TEXTO DA PÁGINA:
=-=-=-=-=

É quando se manifesta o senso político da questão. Não somos nós seres que dependem da interação social – e, como consequência, dos nossos esforços políticos de convencimento e negociação – para driblarmos os problemas do dia a dia? A vaca – e não se sabe se é ela ou ele, pois se a voz que se ouve é masculina, mas toda vez que refere-se a si própria é no feminino, além de conferirmos imagens da personagem no banheiro das mulheres ou em alegres encontros na lanchonete cercada somente por garotas – parece não satisfeita em apenas levar a vida ruminando. Ela busca mais, e talvez um retiro longe da sociedade seja o caminho – ou ao menos o início – em busca de alguma resposta.

=-=-=-=-=

SEÇÃO DE DADOS:
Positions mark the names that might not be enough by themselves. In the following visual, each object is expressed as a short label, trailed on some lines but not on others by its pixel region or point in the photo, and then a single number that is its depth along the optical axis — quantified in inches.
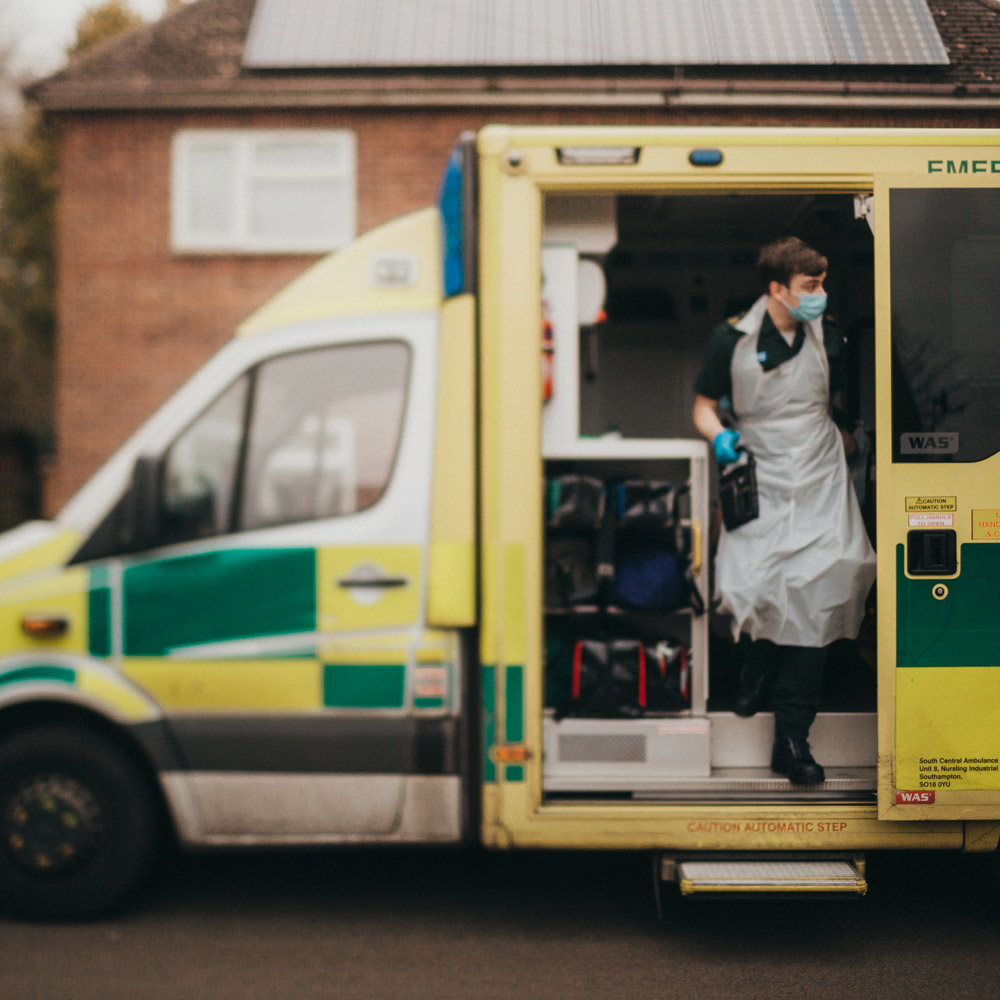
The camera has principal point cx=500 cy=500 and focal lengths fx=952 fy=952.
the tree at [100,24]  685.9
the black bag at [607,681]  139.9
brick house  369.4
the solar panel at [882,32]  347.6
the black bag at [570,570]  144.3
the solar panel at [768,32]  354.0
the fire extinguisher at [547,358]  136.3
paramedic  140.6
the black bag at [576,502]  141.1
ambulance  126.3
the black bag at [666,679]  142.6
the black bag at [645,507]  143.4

=-=-=-=-=

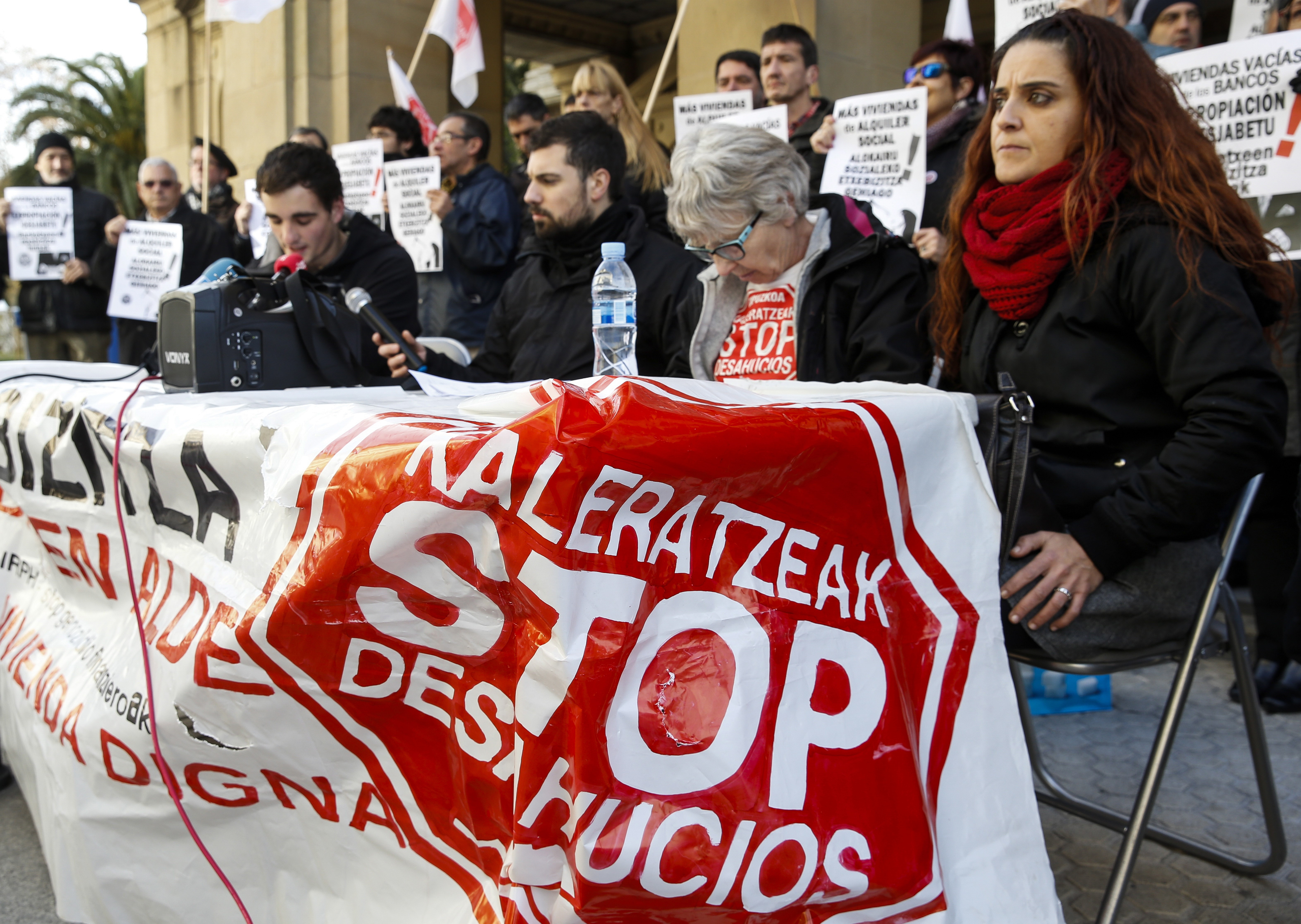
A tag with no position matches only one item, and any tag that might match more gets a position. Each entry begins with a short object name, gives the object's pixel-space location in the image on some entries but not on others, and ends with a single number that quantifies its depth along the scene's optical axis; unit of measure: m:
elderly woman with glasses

=-=-=-=-=

TAREFA 1: Com base no texto da página, indique se cada afirmação está de acordo com ele (sim ou não) e cite literalmente as palavras que decidem a resposta: (a) a voz que se ouve da personagem é feminina; (b) há imagens da personagem no banheiro das mulheres; (c) a vaca parece satisfeita em apenas levar a vida ruminando.
TAREFA 2: Copie, sem nenhuma alteração, o trecho do texto da página que se inicia nas palavras que contêm "É quando se" e se encerra em "de alguma resposta.".
Os itens foram obtidos de uma fonte diferente da do texto da página.

ESPAÇO DE RESPOSTA 1:
(a) Não: "se a voz que se ouve é masculina".
(b) Sim: "conferirmos imagens da personagem no banheiro das mulheres".
(c) Não: "parece não satisfeita em apenas levar a vida ruminando".

ESPAÇO DE RESPOSTA 2:
É quando se manifesta o senso político da questão. Não somos nós seres que dependem da interação social – e, como consequência, dos nossos esforços políticos de convencimento e negociação – para driblarmos os problemas do dia a dia? A vaca – e não se sabe se é ela ou ele, pois se a voz que se ouve é masculina, mas toda vez que refere-se a si própria é no feminino, além de conferirmos imagens da personagem no banheiro das mulheres ou em alegres encontros na lanchonete cercada somente por garotas – parece não satisfeita em apenas levar a vida ruminando. Ela busca mais, e talvez um retiro longe da sociedade seja o caminho – ou ao menos o início – em busca de alguma resposta.